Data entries
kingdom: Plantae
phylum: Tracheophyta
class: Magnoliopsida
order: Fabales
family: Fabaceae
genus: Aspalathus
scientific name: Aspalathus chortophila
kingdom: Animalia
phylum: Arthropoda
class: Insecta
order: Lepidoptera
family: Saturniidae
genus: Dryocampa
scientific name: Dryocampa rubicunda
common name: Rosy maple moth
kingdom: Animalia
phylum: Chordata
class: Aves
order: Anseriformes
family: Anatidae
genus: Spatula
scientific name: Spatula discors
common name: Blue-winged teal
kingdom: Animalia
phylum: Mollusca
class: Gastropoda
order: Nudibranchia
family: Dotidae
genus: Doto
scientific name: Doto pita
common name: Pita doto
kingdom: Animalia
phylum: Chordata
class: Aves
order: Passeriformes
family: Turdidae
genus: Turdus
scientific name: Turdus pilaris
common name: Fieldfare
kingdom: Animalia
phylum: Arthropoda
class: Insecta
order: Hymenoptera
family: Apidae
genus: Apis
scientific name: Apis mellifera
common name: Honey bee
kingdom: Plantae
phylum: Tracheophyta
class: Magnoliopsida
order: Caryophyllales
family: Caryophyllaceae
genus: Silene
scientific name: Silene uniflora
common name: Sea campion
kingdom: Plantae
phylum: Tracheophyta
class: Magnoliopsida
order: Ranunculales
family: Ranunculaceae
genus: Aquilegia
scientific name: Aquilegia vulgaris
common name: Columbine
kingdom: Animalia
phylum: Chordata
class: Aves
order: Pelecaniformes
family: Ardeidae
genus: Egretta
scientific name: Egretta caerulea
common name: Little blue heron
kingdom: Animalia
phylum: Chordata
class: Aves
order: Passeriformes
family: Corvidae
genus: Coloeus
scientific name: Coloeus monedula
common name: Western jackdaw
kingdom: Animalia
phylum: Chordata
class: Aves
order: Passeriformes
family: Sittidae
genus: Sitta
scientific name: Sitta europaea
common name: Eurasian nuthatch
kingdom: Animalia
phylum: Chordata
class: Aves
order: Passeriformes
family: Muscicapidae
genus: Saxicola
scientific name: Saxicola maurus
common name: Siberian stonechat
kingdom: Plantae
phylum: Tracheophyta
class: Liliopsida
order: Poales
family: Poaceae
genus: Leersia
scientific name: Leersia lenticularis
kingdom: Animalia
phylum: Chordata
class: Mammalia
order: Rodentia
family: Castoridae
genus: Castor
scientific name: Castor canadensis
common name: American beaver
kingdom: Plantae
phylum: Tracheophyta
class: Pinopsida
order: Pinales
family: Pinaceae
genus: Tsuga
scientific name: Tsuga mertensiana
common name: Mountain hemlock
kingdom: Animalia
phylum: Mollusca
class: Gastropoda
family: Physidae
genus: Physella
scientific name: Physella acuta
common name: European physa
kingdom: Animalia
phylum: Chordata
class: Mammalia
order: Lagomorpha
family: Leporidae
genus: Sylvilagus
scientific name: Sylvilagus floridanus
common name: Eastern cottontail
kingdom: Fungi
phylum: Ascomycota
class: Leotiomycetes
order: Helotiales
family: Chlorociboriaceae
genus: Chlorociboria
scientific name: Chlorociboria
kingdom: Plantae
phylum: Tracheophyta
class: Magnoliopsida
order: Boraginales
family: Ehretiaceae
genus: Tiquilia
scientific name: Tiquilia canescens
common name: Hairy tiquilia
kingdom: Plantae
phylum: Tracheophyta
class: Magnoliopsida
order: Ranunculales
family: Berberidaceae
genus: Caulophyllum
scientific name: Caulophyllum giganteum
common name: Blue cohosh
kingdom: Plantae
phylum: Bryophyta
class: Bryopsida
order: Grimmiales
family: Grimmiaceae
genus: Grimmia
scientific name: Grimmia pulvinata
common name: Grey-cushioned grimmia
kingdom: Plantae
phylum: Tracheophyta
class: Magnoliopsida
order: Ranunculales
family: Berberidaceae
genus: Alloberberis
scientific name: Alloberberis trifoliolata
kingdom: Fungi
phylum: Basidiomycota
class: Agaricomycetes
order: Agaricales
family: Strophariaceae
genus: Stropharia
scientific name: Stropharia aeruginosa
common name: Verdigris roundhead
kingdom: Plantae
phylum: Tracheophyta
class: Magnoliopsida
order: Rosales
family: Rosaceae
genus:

Exercise instructions: Copy every line of the listing above word for word, keeping the same order.

Expected answer:
kingdom: Plantae
phylum: Tracheophyta
class: Magnoliopsida
order: Fabales
family: Fabaceae
genus: Aspalathus
scientific name: Aspalathus chortophila
kingdom: Animalia
phylum: Arthropoda
class: Insecta
order: Lepidoptera
family: Saturniidae
genus: Dryocampa
scientific name: Dryocampa rubicunda
common name: Rosy maple moth
kingdom: Animalia
phylum: Chordata
class: Aves
order: Anseriformes
family: Anatidae
genus: Spatula
scientific name: Spatula discors
common name: Blue-winged teal
kingdom: Animalia
phylum: Mollusca
class: Gastropoda
order: Nudibranchia
family: Dotidae
genus: Doto
scientific name: Doto pita
common name: Pita doto
kingdom: Animalia
phylum: Chordata
class: Aves
order: Passeriformes
family: Turdidae
genus: Turdus
scientific name: Turdus pilaris
common name: Fieldfare
kingdom: Animalia
phylum: Arthropoda
class: Insecta
order: Hymenoptera
family: Apidae
genus: Apis
scientific name: Apis mellifera
common name: Honey bee
kingdom: Plantae
phylum: Tracheophyta
class: Magnoliopsida
order: Caryophyllales
family: Caryophyllaceae
genus: Silene
scientific name: Silene uniflora
common name: Sea campion
kingdom: Plantae
phylum: Tracheophyta
class: Magnoliopsida
order: Ranunculales
family: Ranunculaceae
genus: Aquilegia
scientific name: Aquilegia vulgaris
common name: Columbine
kingdom: Animalia
phylum: Chordata
class: Aves
order: Pelecaniformes
family: Ardeidae
genus: Egretta
scientific name: Egretta caerulea
common name: Little blue heron
kingdom: Animalia
phylum: Chordata
class: Aves
order: Passeriformes
family: Corvidae
genus: Coloeus
scientific name: Coloeus monedula
common name: Western jackdaw
kingdom: Animalia
phylum: Chordata
class: Aves
order: Passeriformes
family: Sittidae
genus: Sitta
scientific name: Sitta europaea
common name: Eurasian nuthatch
kingdom: Animalia
phylum: Chordata
class: Aves
order: Passeriformes
family: Muscicapidae
genus: Saxicola
scientific name: Saxicola maurus
common name: Siberian stonechat
kingdom: Plantae
phylum: Tracheophyta
class: Liliopsida
order: Poales
family: Poaceae
genus: Leersia
scientific name: Leersia lenticularis
kingdom: Animalia
phylum: Chordata
class: Mammalia
order: Rodentia
family: Castoridae
genus: Castor
scientific name: Castor canadensis
common name: American beaver
kingdom: Plantae
phylum: Tracheophyta
class: Pinopsida
order: Pinales
family: Pinaceae
genus: Tsuga
scientific name: Tsuga mertensiana
common name: Mountain hemlock
kingdom: Animalia
phylum: Mollusca
class: Gastropoda
family: Physidae
genus: Physella
scientific name: Physella acuta
common name: European physa
kingdom: Animalia
phylum: Chordata
class: Mammalia
order: Lagomorpha
family: Leporidae
genus: Sylvilagus
scientific name: Sylvilagus floridanus
common name: Eastern cottontail
kingdom: Fungi
phylum: Ascomycota
class: Leotiomycetes
order: Helotiales
family: Chlorociboriaceae
genus: Chlorociboria
scientific name: Chlorociboria
kingdom: Plantae
phylum: Tracheophyta
class: Magnoliopsida
order: Boraginales
family: Ehretiaceae
genus: Tiquilia
scientific name: Tiquilia canescens
common name: Hairy tiquilia
kingdom: Plantae
phylum: Tracheophyta
class: Magnoliopsida
order: Ranunculales
family: Berberidaceae
genus: Caulophyllum
scientific name: Caulophyllum giganteum
common name: Blue cohosh
kingdom: Plantae
phylum: Bryophyta
class: Bryopsida
order: Grimmiales
family: Grimmiaceae
genus: Grimmia
scientific name: Grimmia pulvinata
common name: Grey-cushioned grimmia
kingdom: Plantae
phylum: Tracheophyta
class: Magnoliopsida
order: Ranunculales
family: Berberidaceae
genus: Alloberberis
scientific name: Alloberberis trifoliolata
kingdom: Fungi
phylum: Basidiomycota
class: Agaricomycetes
order: Agaricales
family: Strophariaceae
genus: Stropharia
scientific name: Stropharia aeruginosa
common name: Verdigris roundhead
kingdom: Plantae
phylum: Tracheophyta
class: Magnoliopsida
order: Rosales
family: Rosaceae
genus:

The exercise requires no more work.